Nun schaltete sich der Experte ein. Auch Colmar Schulte-Goltz (l.) hatte einiges zu berichten: Die sogenannte "Regimentskassette" sei komplett aus Eisen gefertigt und besitze einen erstaunlichen Mechanismus mit einem Schloss und zehn Verriegelungen, referierte der Kunsthistoriker.
Nun brannte allen noch eine wichtige Frage unter den Nägeln: Wie alt war die Truhe? "Die passt prima ins 17. Jahrhundert. 1650, das kann gut hinkommen", schätzte der Experte. "Wow", staunte Horst Lichter.
Bei einer Schätzung in den 80er-Jahren wurde die Truhe auf 4.000 D-Mark geschätzt, berichteten die Brüder. Dem gängigen Wechselkurs nach rechneten sie sich nun 2.000 Euro für das Familienstück aus. War das realistisch?
Der Experte war einverstanden: Er schätzte zwischen 2.000 und 2.200 Euro. Horst Lichter freute sich und übergab den zwei strahlenden Brüdern die Händlerkarte.

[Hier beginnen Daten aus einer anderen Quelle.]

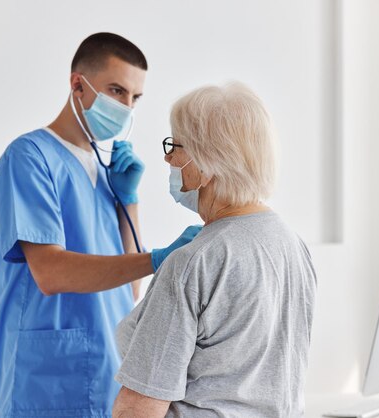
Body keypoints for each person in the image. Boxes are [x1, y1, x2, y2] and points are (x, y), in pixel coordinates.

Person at [0, 33, 201, 418]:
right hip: (48, 379)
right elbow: (50, 273)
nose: (125, 106)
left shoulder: (104, 172)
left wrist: (128, 201)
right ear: (77, 84)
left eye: (135, 98)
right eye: (116, 90)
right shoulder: (29, 158)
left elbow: (129, 287)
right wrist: (157, 258)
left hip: (106, 372)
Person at [112, 82, 318, 417]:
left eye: (175, 146)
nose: (167, 157)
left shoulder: (193, 263)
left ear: (206, 163)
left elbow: (139, 408)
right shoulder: (293, 245)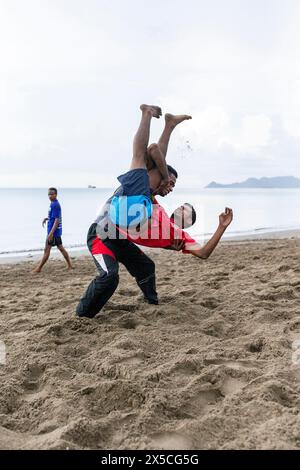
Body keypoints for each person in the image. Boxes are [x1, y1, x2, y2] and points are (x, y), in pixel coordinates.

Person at [76, 104, 233, 318]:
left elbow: (203, 253)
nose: (181, 209)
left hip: (120, 236)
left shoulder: (176, 235)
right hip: (101, 233)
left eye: (185, 214)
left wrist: (221, 227)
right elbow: (153, 150)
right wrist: (165, 175)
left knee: (146, 266)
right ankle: (82, 316)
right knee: (109, 277)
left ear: (186, 223)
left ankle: (152, 302)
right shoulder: (155, 203)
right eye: (182, 207)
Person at [33, 187, 73, 273]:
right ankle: (70, 265)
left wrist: (51, 234)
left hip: (53, 232)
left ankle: (39, 268)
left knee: (47, 250)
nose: (50, 196)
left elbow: (57, 220)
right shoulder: (53, 203)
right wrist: (47, 218)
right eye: (49, 194)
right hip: (55, 231)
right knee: (61, 248)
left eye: (52, 194)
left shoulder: (55, 205)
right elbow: (54, 217)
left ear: (56, 194)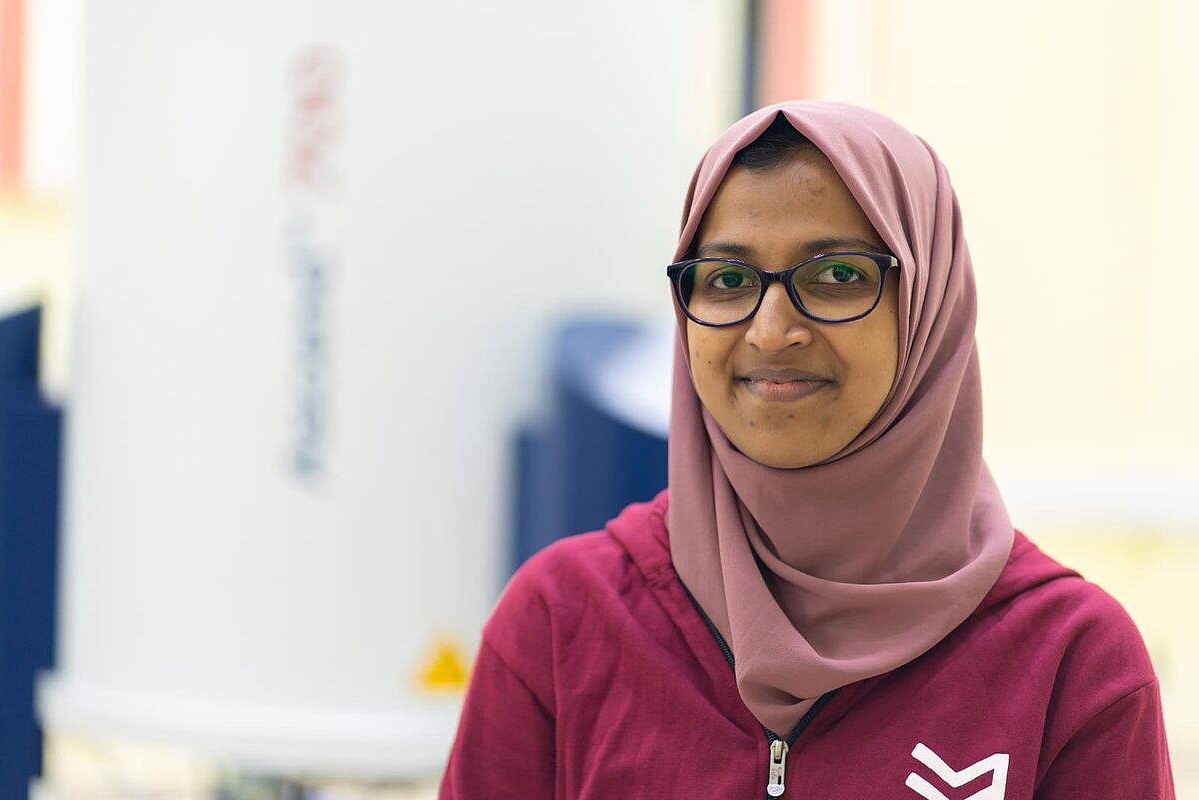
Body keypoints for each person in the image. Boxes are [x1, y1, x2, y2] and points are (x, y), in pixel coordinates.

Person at [438, 101, 1175, 799]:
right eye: (728, 280)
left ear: (929, 303)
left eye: (837, 275)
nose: (771, 332)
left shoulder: (1070, 662)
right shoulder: (563, 621)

Im Händlerraum hatte Fabian Kahl erst mal Probleme, die Truhe zu öffnen. Kein Wunder. Sie hatte ja auch einen ausgeklügelten Verriegelungsmechanismus. Danach aber lief alles wie geschmiert.
Die Brüder heizten die Verhandlungen mit lustigen Anekdoten an: Die 60-Kilo-Truhe hatte Volker Engelbert schon als Kind mit einem Kochlöffel heimlich geöffnet, um den darin liegenden Säbel zu begutachten. Der stand aber leider nicht zum Verkauf.
Wolfgang Pauritsch (M.) eröffnete mit einem Gebot von 500 Euro, das aber nur der Auftakt war zu einer wahren Bieterschlacht. Die Händler überschlugen sich regelrecht mit neuen Summen und boten teilweise sogar gleichzeitig.
Zuletzt lachte die Juwelierin: Susanne Steiger war mit stattlichen 1.600 Euro die Höchstbietende. Dafür sparte sie die Transportkosten: Die Verkäufer, ganz Gentlemen, wollten ihr das antike Schmiedestück selbst liefern.
Für nicht ganz so viel Bares ging dieser alte Kinderherd in Händlerhände. 60 Euro brachte die leicht beschädigte Spielzeug-Antiquität ein.
Auch dieses Schmuckstück hatte eine interessante Geschichte: Der Stein soll angeblich vor bösen Blicken schützen. Bei "Bares für Rares" brachte der Armreif seiner Besitzerin 180 Euro.
Diese kunstvolle Taschenuhr aus Silber und Walzgold wurde auf 350 bis 400 Euro geschätzt. Gebracht hat sie am Ende sogar ein wenig mehr: 420 Euro.
Dieses Stück wechselte dagegen seinen Besitzer nicht: Die Expertise lag zwischen 900 und 1.200 Euro, die Händler wollten aber nur knapp 800 Euro geben. Der Verkäufer behielt das Ölgemälde aus dem Jahre 1900 dann lieber.